» Information provided:
★ ★ ★ ★ ★
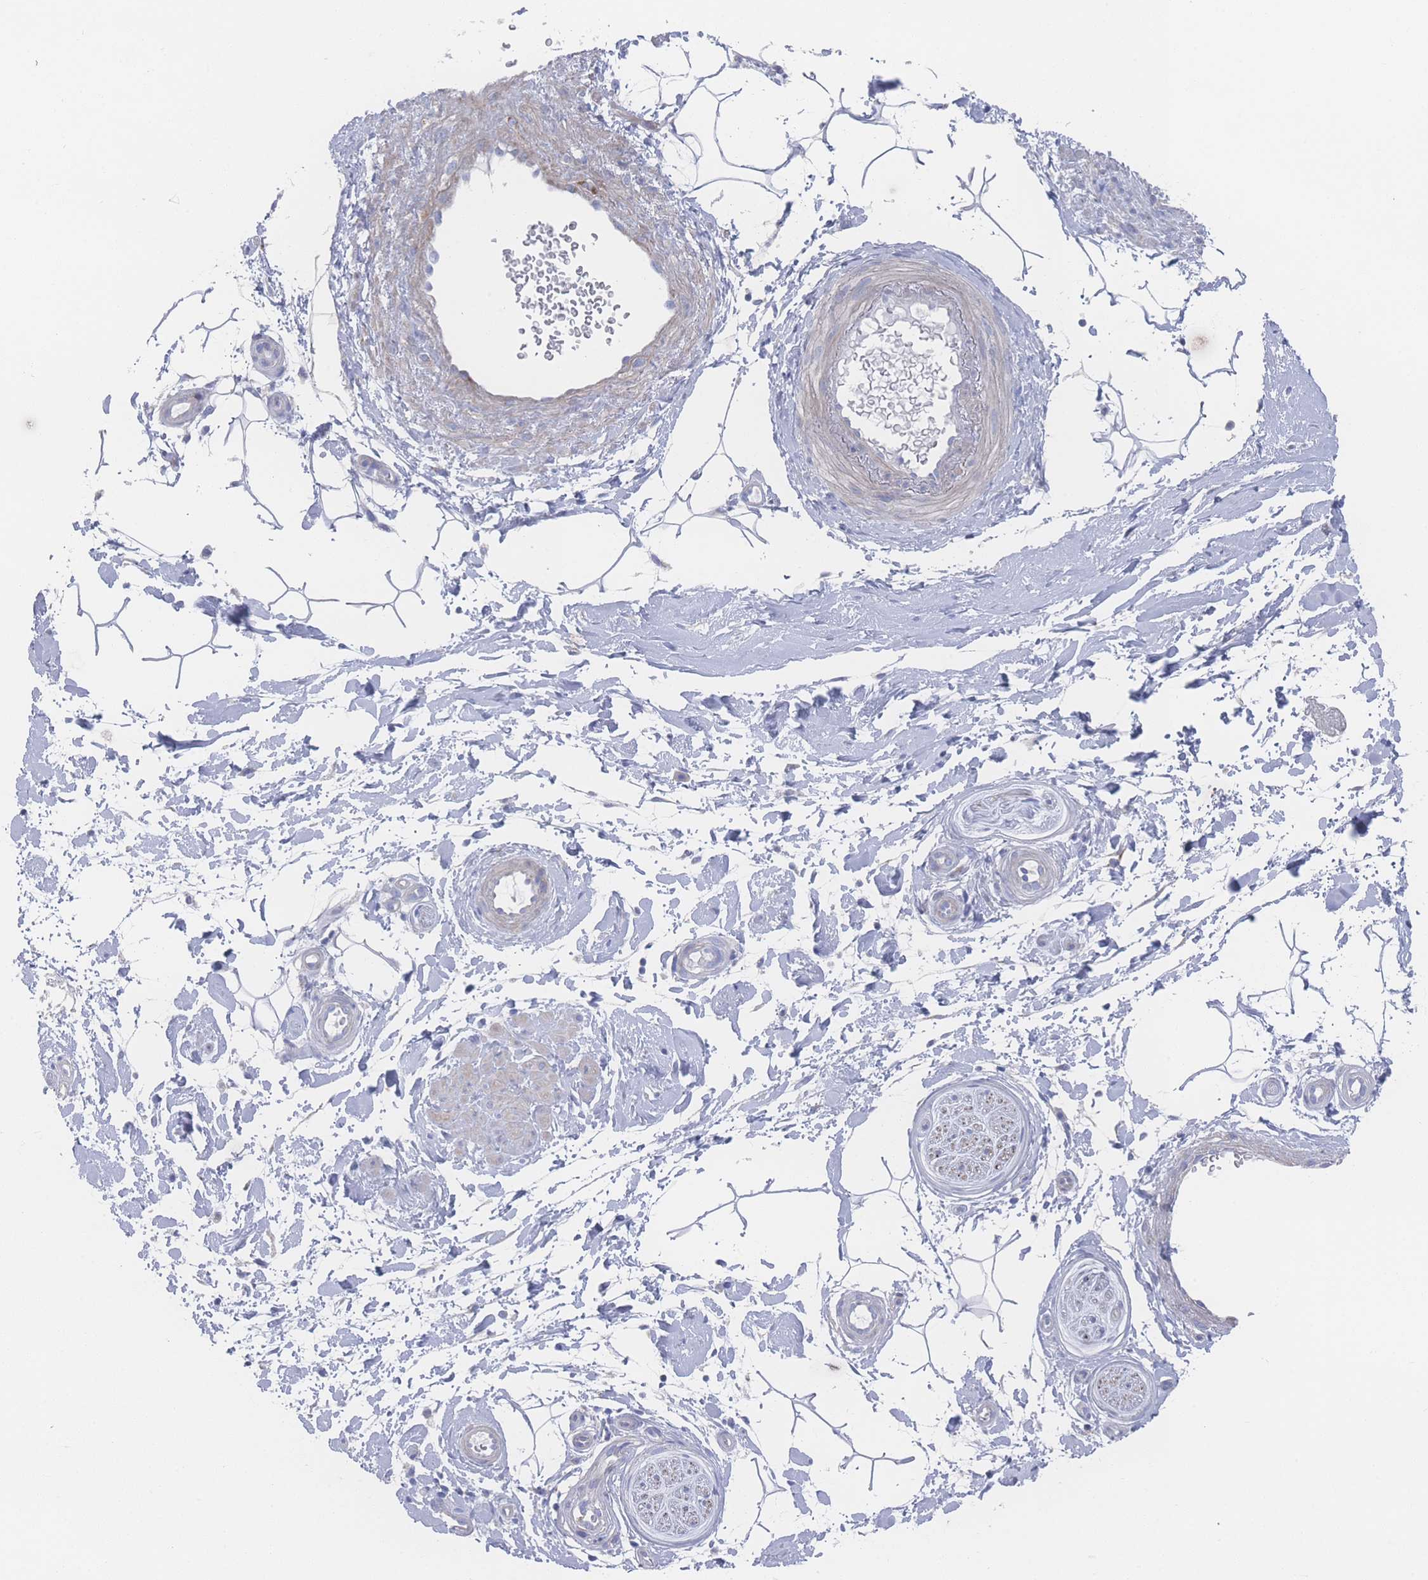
{"staining": {"intensity": "negative", "quantity": "none", "location": "none"}, "tissue": "adipose tissue", "cell_type": "Adipocytes", "image_type": "normal", "snomed": [{"axis": "morphology", "description": "Normal tissue, NOS"}, {"axis": "topography", "description": "Soft tissue"}, {"axis": "topography", "description": "Adipose tissue"}, {"axis": "topography", "description": "Vascular tissue"}, {"axis": "topography", "description": "Peripheral nerve tissue"}], "caption": "The micrograph displays no staining of adipocytes in benign adipose tissue. The staining is performed using DAB brown chromogen with nuclei counter-stained in using hematoxylin.", "gene": "SNPH", "patient": {"sex": "male", "age": 74}}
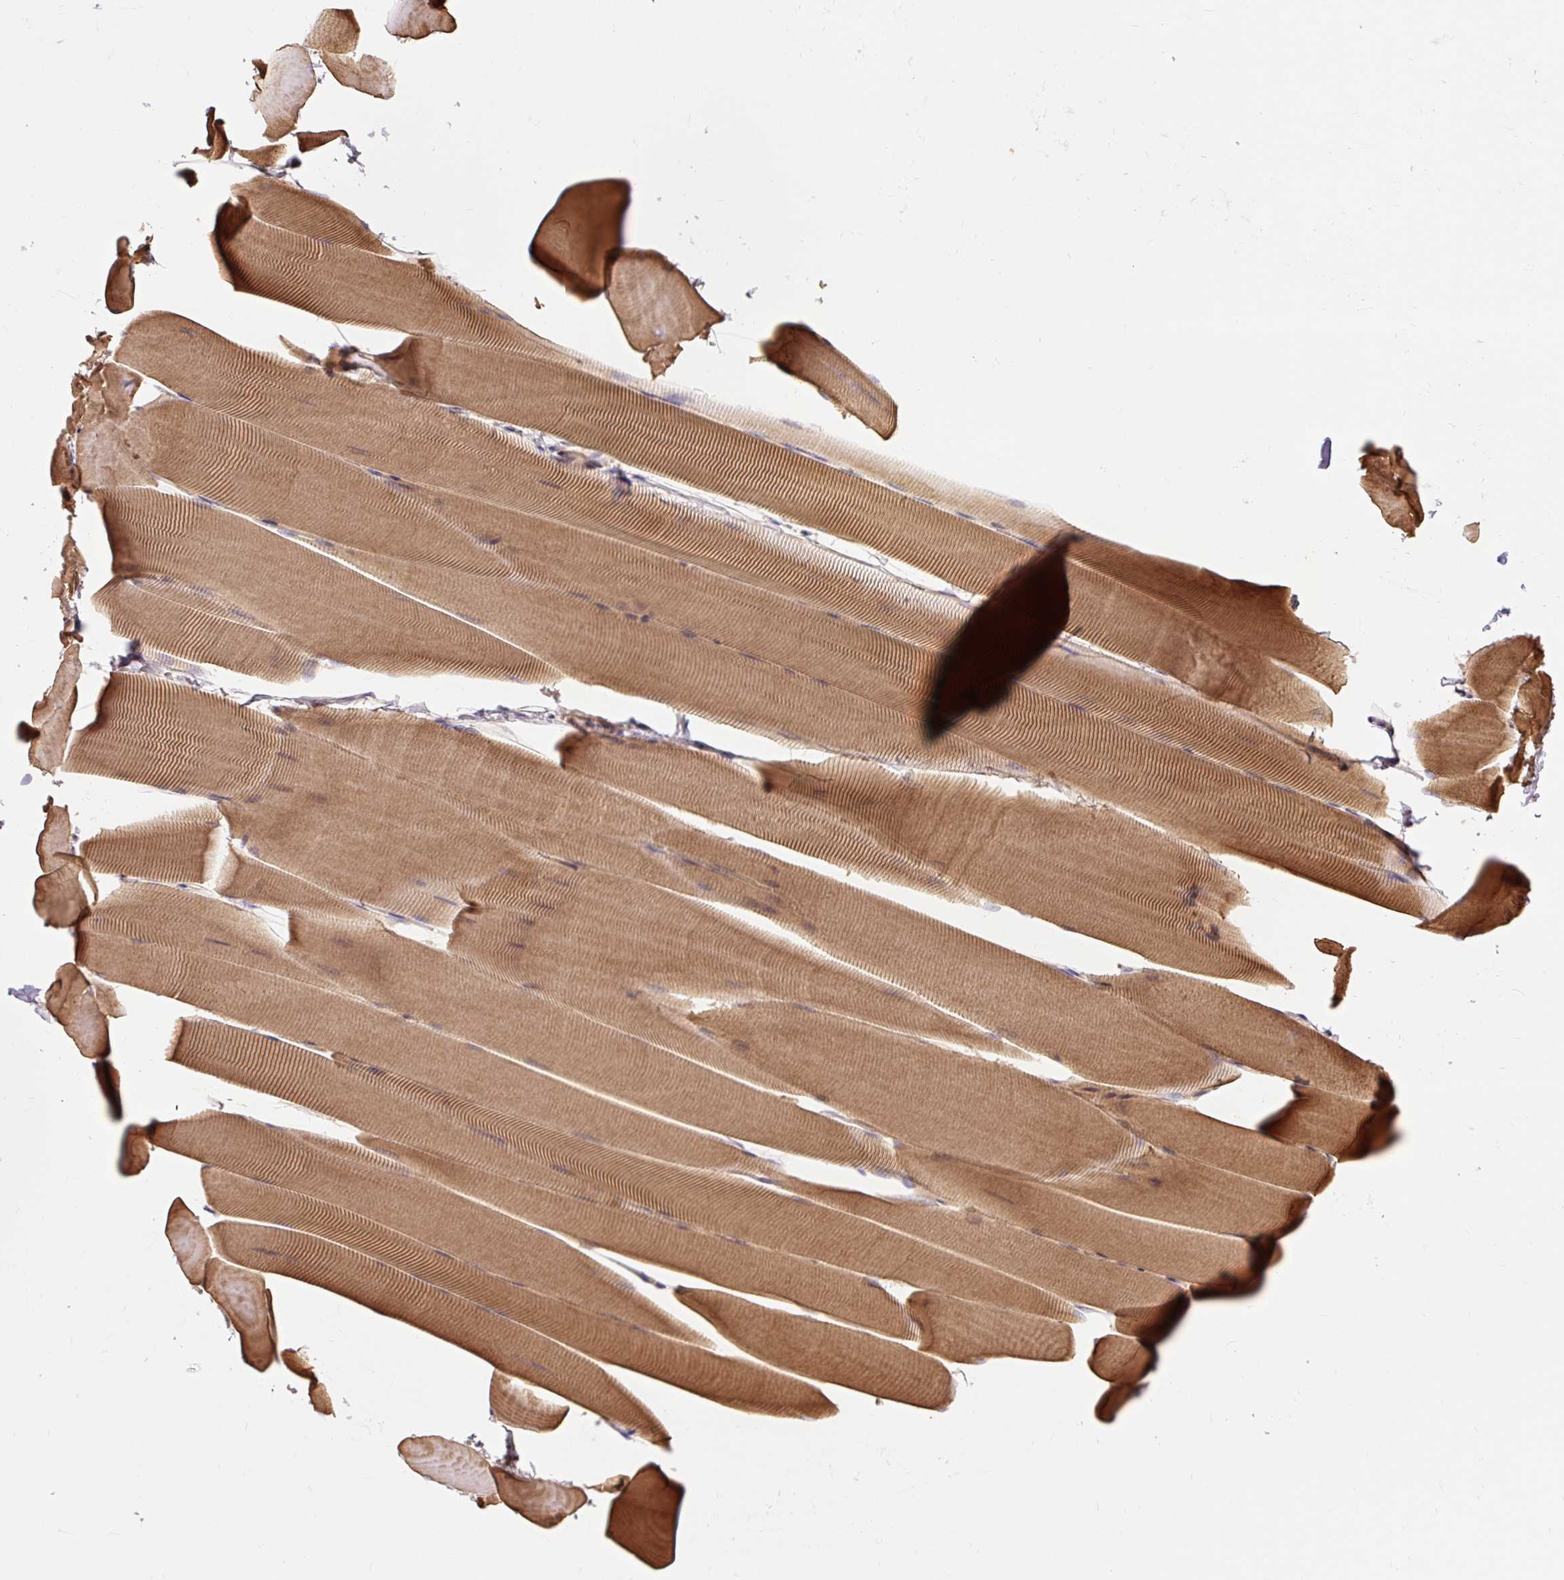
{"staining": {"intensity": "moderate", "quantity": ">75%", "location": "cytoplasmic/membranous"}, "tissue": "skeletal muscle", "cell_type": "Myocytes", "image_type": "normal", "snomed": [{"axis": "morphology", "description": "Normal tissue, NOS"}, {"axis": "topography", "description": "Skeletal muscle"}], "caption": "Approximately >75% of myocytes in unremarkable human skeletal muscle reveal moderate cytoplasmic/membranous protein staining as visualized by brown immunohistochemical staining.", "gene": "TRIAP1", "patient": {"sex": "male", "age": 25}}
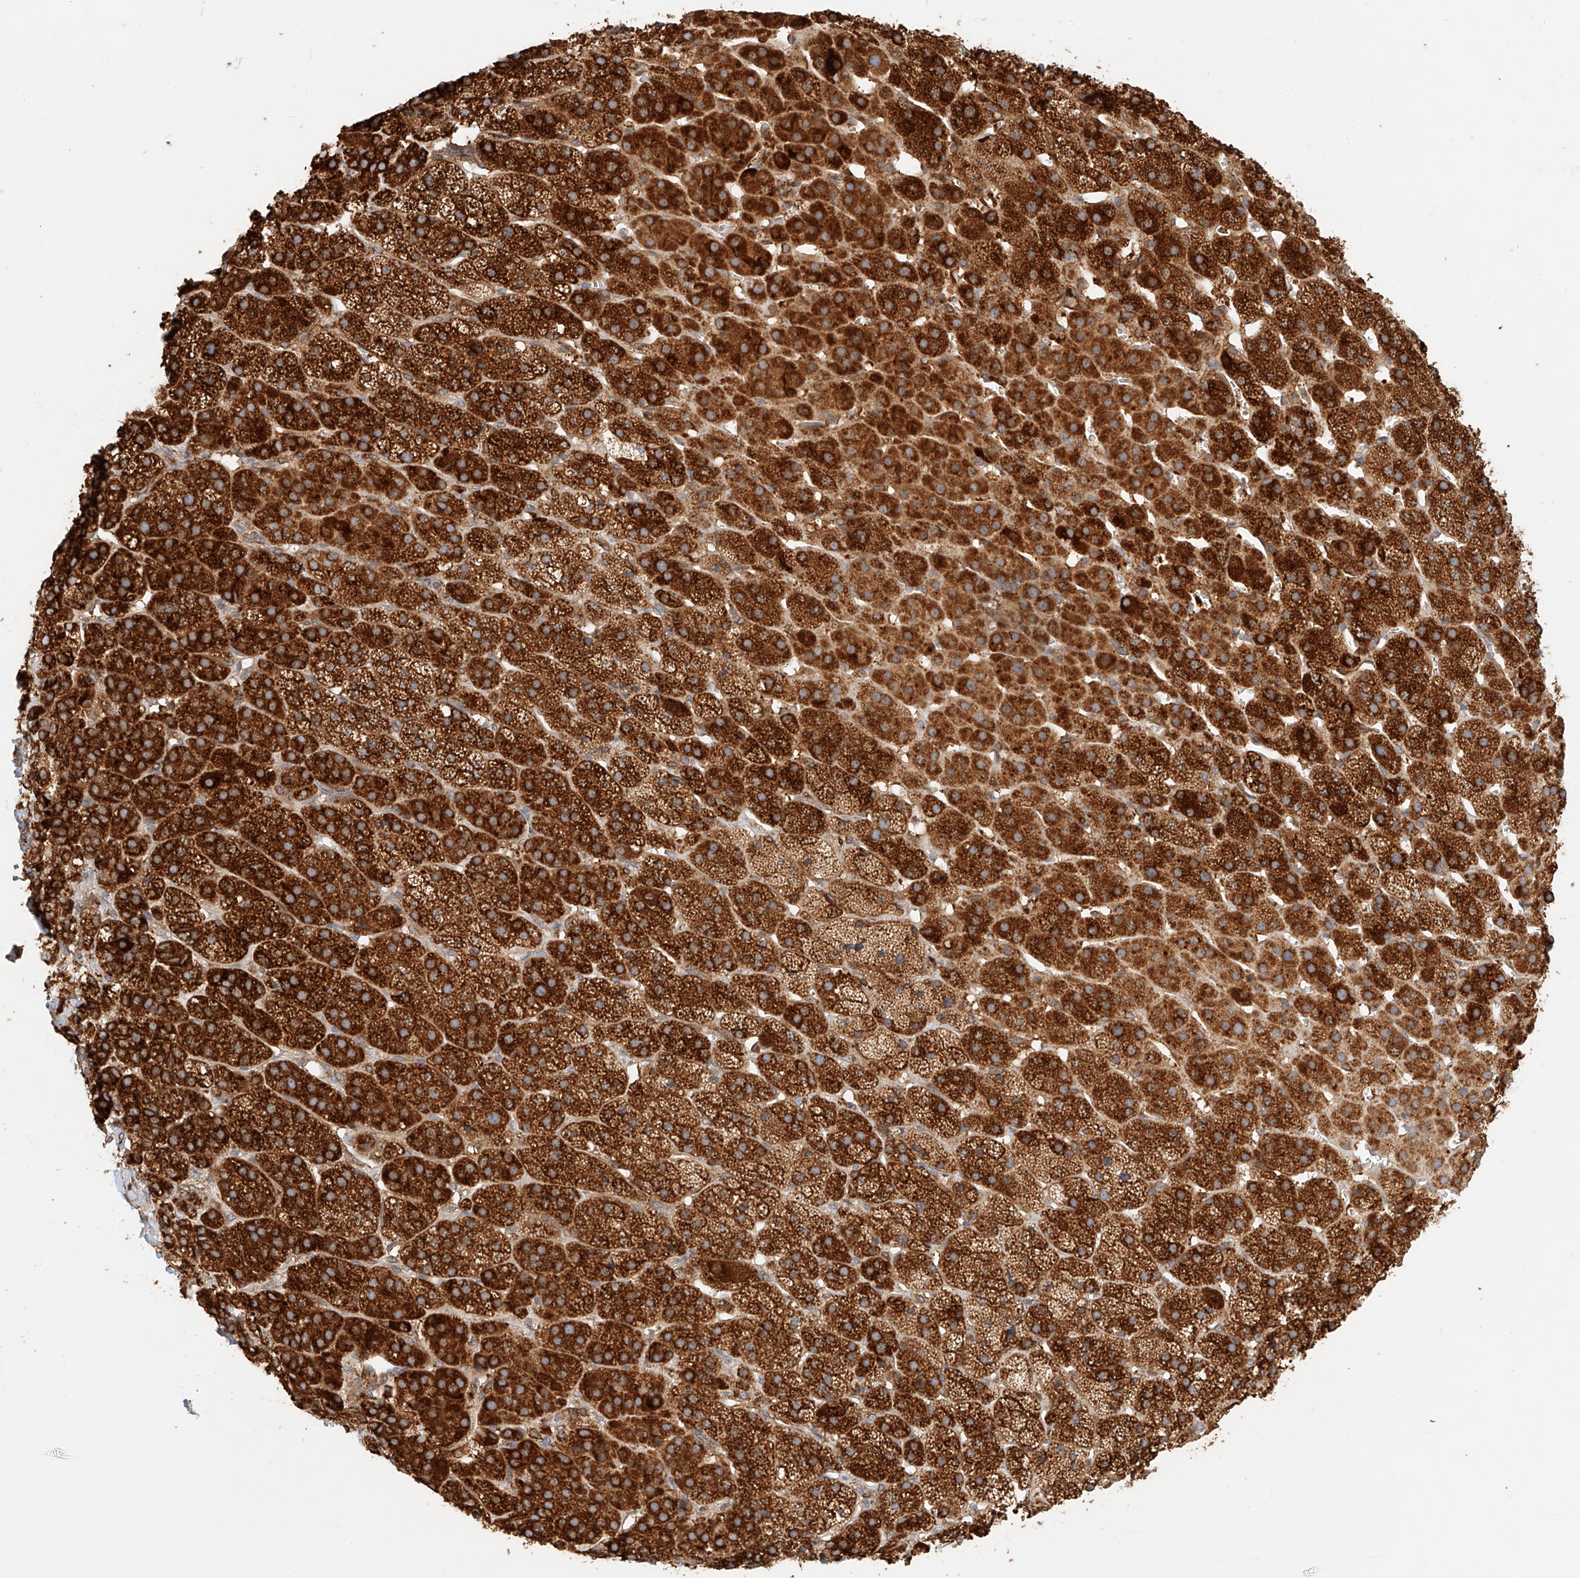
{"staining": {"intensity": "strong", "quantity": ">75%", "location": "cytoplasmic/membranous"}, "tissue": "adrenal gland", "cell_type": "Glandular cells", "image_type": "normal", "snomed": [{"axis": "morphology", "description": "Normal tissue, NOS"}, {"axis": "topography", "description": "Adrenal gland"}], "caption": "High-magnification brightfield microscopy of unremarkable adrenal gland stained with DAB (brown) and counterstained with hematoxylin (blue). glandular cells exhibit strong cytoplasmic/membranous staining is identified in about>75% of cells. (brown staining indicates protein expression, while blue staining denotes nuclei).", "gene": "DHRS7", "patient": {"sex": "female", "age": 57}}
★ ★ ★ ★ ★
» What you should do:
Would you set down each line of the data exactly, with no images included?

» Answer space:
{"staining": {"intensity": "negative", "quantity": "none", "location": "none"}, "tissue": "adipose tissue", "cell_type": "Adipocytes", "image_type": "normal", "snomed": [{"axis": "morphology", "description": "Normal tissue, NOS"}, {"axis": "topography", "description": "Soft tissue"}, {"axis": "topography", "description": "Adipose tissue"}, {"axis": "topography", "description": "Vascular tissue"}, {"axis": "topography", "description": "Peripheral nerve tissue"}], "caption": "The micrograph displays no staining of adipocytes in benign adipose tissue. The staining is performed using DAB brown chromogen with nuclei counter-stained in using hematoxylin.", "gene": "SNPH", "patient": {"sex": "male", "age": 74}}
{"staining": {"intensity": "moderate", "quantity": ">75%", "location": "cytoplasmic/membranous"}, "tissue": "skeletal muscle", "cell_type": "Myocytes", "image_type": "normal", "snomed": [{"axis": "morphology", "description": "Normal tissue, NOS"}, {"axis": "topography", "description": "Skeletal muscle"}], "caption": "Approximately >75% of myocytes in unremarkable human skeletal muscle reveal moderate cytoplasmic/membranous protein staining as visualized by brown immunohistochemical staining.", "gene": "TRIAP1", "patient": {"sex": "male", "age": 25}}
{"staining": {"intensity": "strong", "quantity": ">75%", "location": "cytoplasmic/membranous"}, "tissue": "adrenal gland", "cell_type": "Glandular cells", "image_type": "normal", "snomed": [{"axis": "morphology", "description": "Normal tissue, NOS"}, {"axis": "topography", "description": "Adrenal gland"}], "caption": "High-magnification brightfield microscopy of unremarkable adrenal gland stained with DAB (brown) and counterstained with hematoxylin (blue). glandular cells exhibit strong cytoplasmic/membranous staining is identified in about>75% of cells. (brown staining indicates protein expression, while blue staining denotes nuclei).", "gene": "DHRS7", "patient": {"sex": "female", "age": 57}}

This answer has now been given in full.